Mlotshwa asked Hoosen if he was aware O'Sullivan had made accusations against Moonoo. He said "yes", adding that Moonoo had told him there was innocent communication of his that O'Sullivan had intercepted.

Hoosen said Moonoo told him he discovered police officers in crime intelligence had given the communication to O'Sullivan.

Hoosen said one of the people Moonoo was supposed to have been talking to was a senior counsel in the Johannesburg bar, Nazeer Cassim, who O'Sullivan falsely said was a drug dealer. The other was a man by the name of Padayachee who "illegally lends money at the casinos".

Hoosen said the communication in the intercepted calls was about setting a time to meet.

Advocate Barry Roux, for O'Sullivan, told him the Cassim referred to was not the same man as the senior counsel.

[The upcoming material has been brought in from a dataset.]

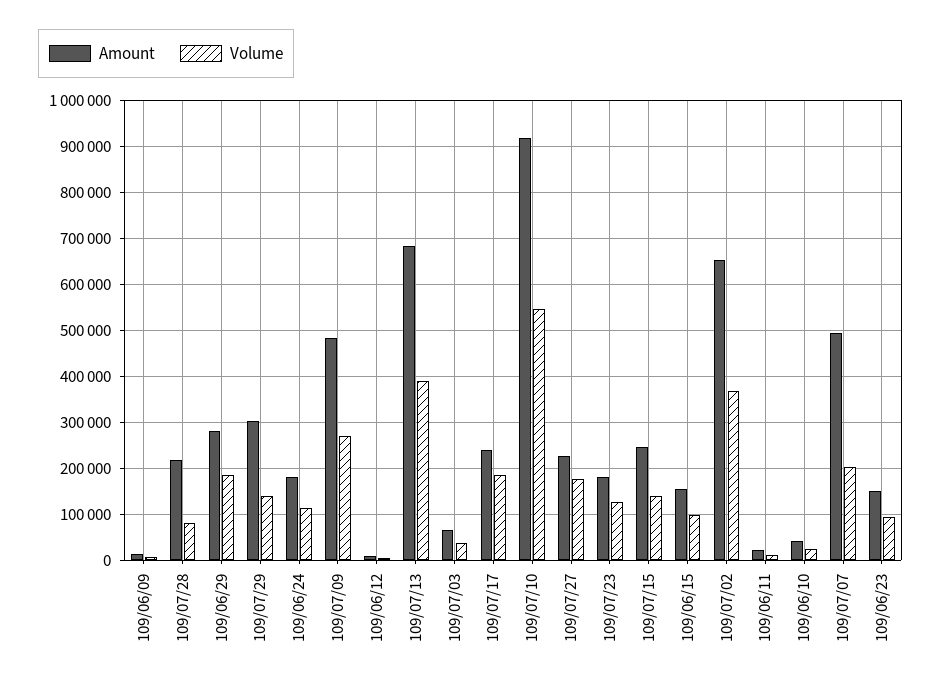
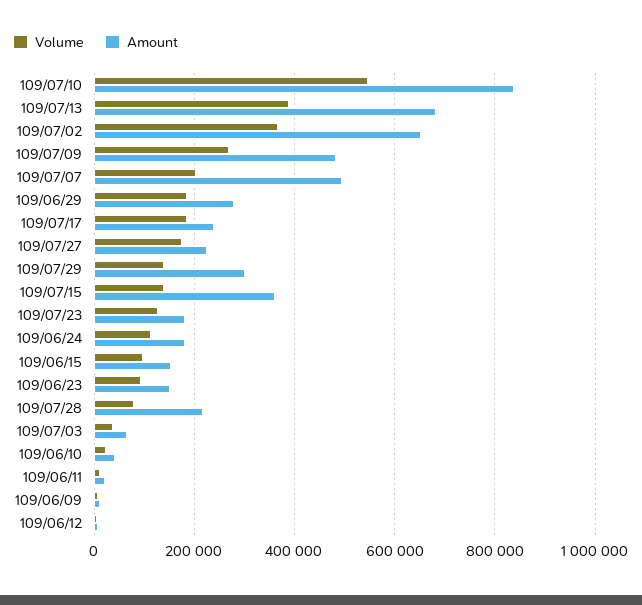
Amount, 109/07/10: 920000 -> 840000
Amount, 109/07/15: 240000 -> 360000

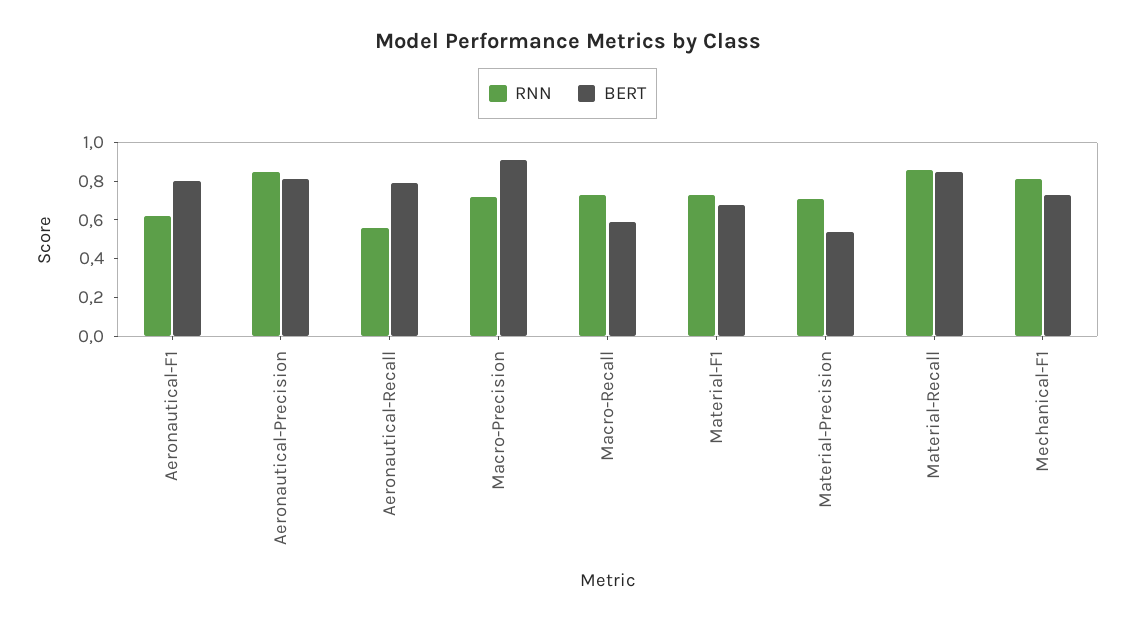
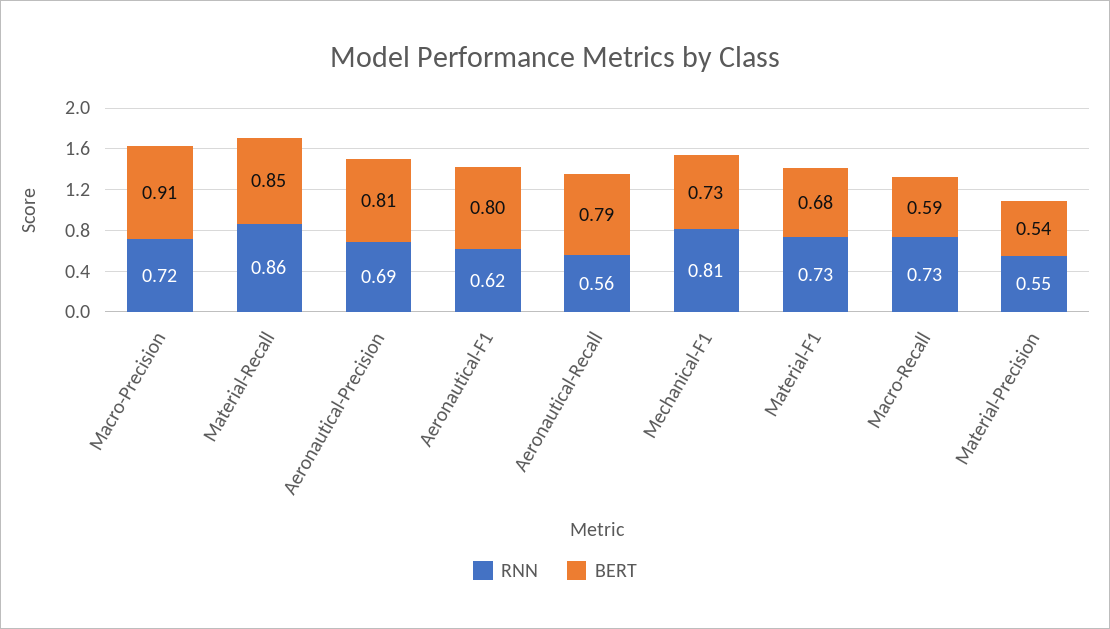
RNN, Aeronautical-Precision: 0.85 -> 0.69
RNN, Material-Precision: 0.7 -> 0.55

In cross-examination, Roux asked Hoosen to go over the email O'Sullivan had sent, indicating he would be giving a press conference in London. Roux said the content of the email was about corruption in the country and it was not true O'Sullivan said he was going into exile.

Four lever arch files on O'Sullivan

Hoosen disagreed. He read parts of the email to the court: "I will not be here. I will do what I have to do. If I have to go into exile to beat you then be it [sic]."

Hoosen told the court that police had four lever arch files of information on dockets against O'Sullivan.

"People have come forward now," Hoosen said, saying he was an expert on how organised crime operated, and that O'Sullivan acted like an organised crime boss.

"People have come forward with extortion matters left, right and centre. I am making a suggestion to the DPP of a charge of racketeering. I have affidavits from attorneys even. He behaves like an organised crime boss, leaving the country under the radar and doing illegal surveillance on innocent people."  

The trial would continue on Wednesday, after Roux has attended the sentencing of another client, Oscar Pistorius, in the High Court in Pretoria.